■ What this task involves
From the entries that follow, copy exactly the lines beginning at the line holding "#1741, status: Stuck -> Working on it" and continuing through the line holding "#1805, owner: Jenny".
═════ Material provided
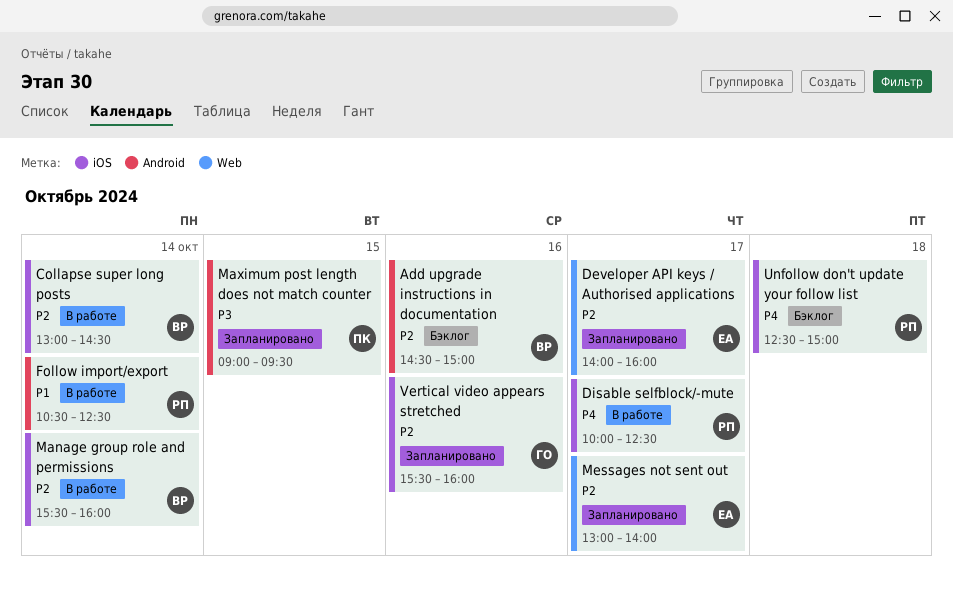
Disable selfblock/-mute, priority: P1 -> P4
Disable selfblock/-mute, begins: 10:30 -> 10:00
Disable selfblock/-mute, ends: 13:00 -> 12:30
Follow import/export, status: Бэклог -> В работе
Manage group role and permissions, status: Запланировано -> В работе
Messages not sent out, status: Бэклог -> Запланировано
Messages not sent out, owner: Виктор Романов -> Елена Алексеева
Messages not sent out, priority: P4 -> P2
══════════
═════ Material provided
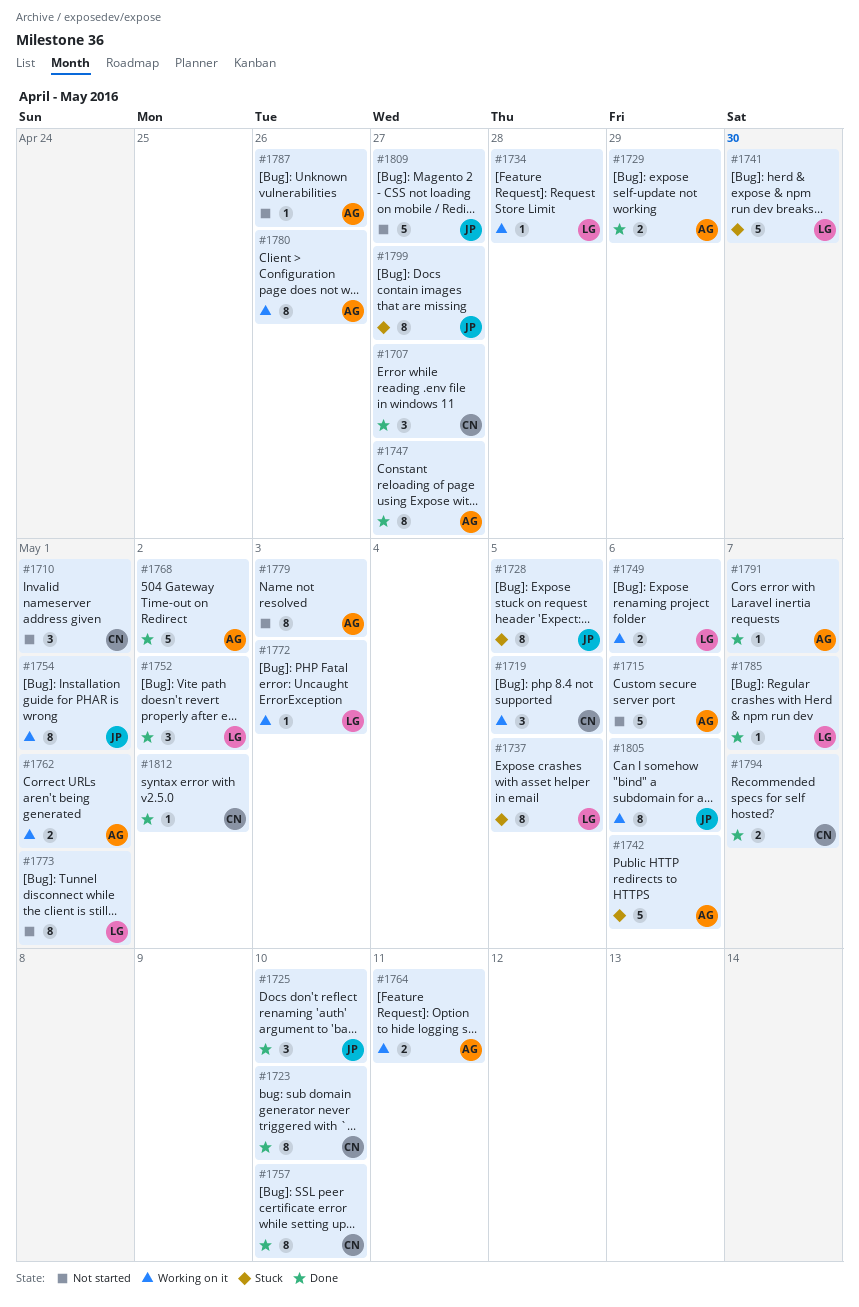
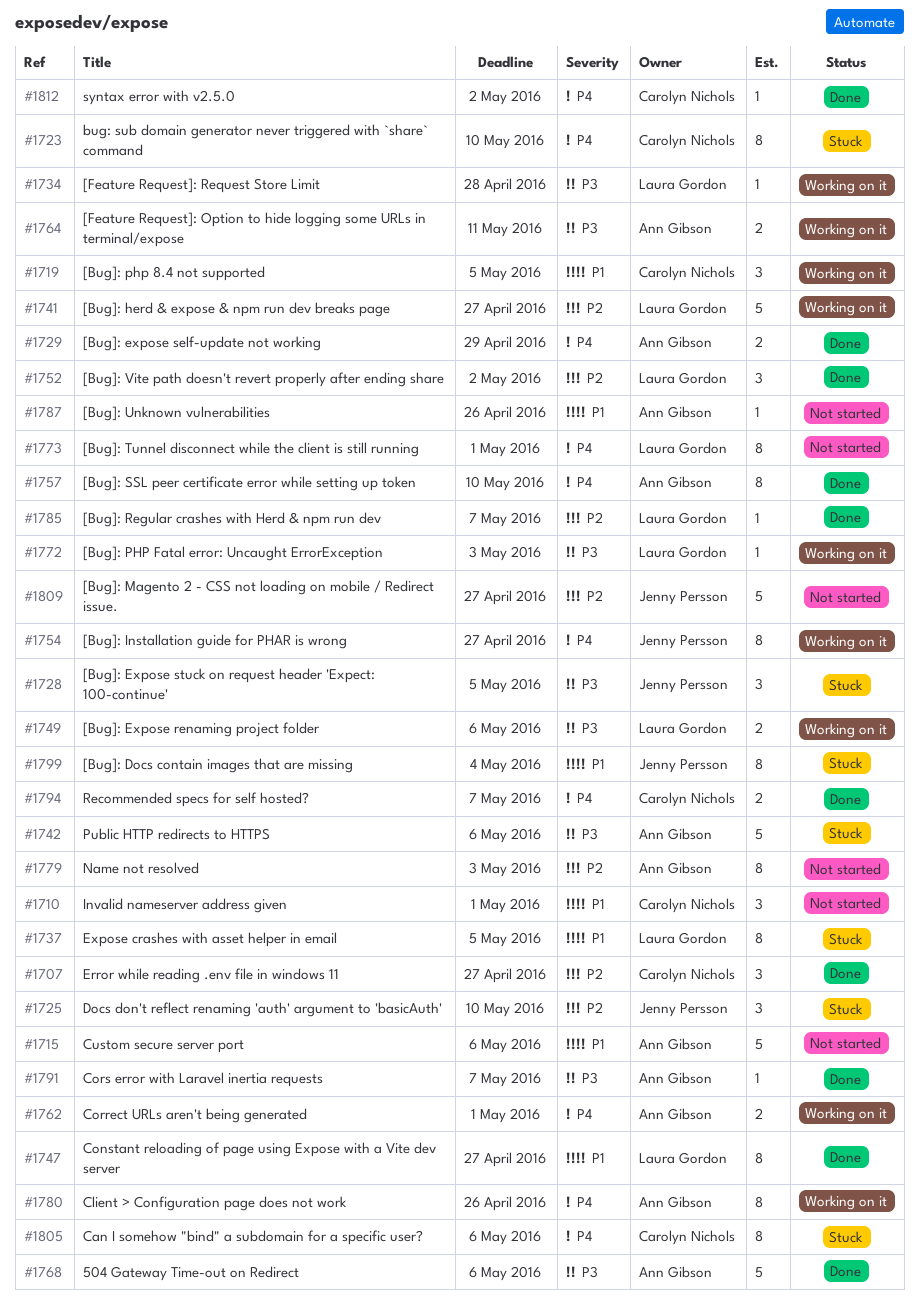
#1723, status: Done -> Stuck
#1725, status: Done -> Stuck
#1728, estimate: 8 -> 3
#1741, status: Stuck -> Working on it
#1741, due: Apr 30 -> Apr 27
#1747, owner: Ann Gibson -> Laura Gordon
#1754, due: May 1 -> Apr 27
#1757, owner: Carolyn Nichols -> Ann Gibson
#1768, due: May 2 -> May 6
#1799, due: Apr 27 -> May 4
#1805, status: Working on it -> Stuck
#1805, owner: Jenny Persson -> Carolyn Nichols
══════════
■ Answer space
#1741, status: Stuck -> Working on it
#1741, due: Apr 30 -> Apr 27
#1747, owner: Ann Gibson -> Laura Gordon
#1754, due: May 1 -> Apr 27
#1757, owner: Carolyn Nichols -> Ann Gibson
#1768, due: May 2 -> May 6
#1799, due: Apr 27 -> May 4
#1805, status: Working on it -> Stuck
#1805, owner: Jenny Persson -> Carolyn Nichols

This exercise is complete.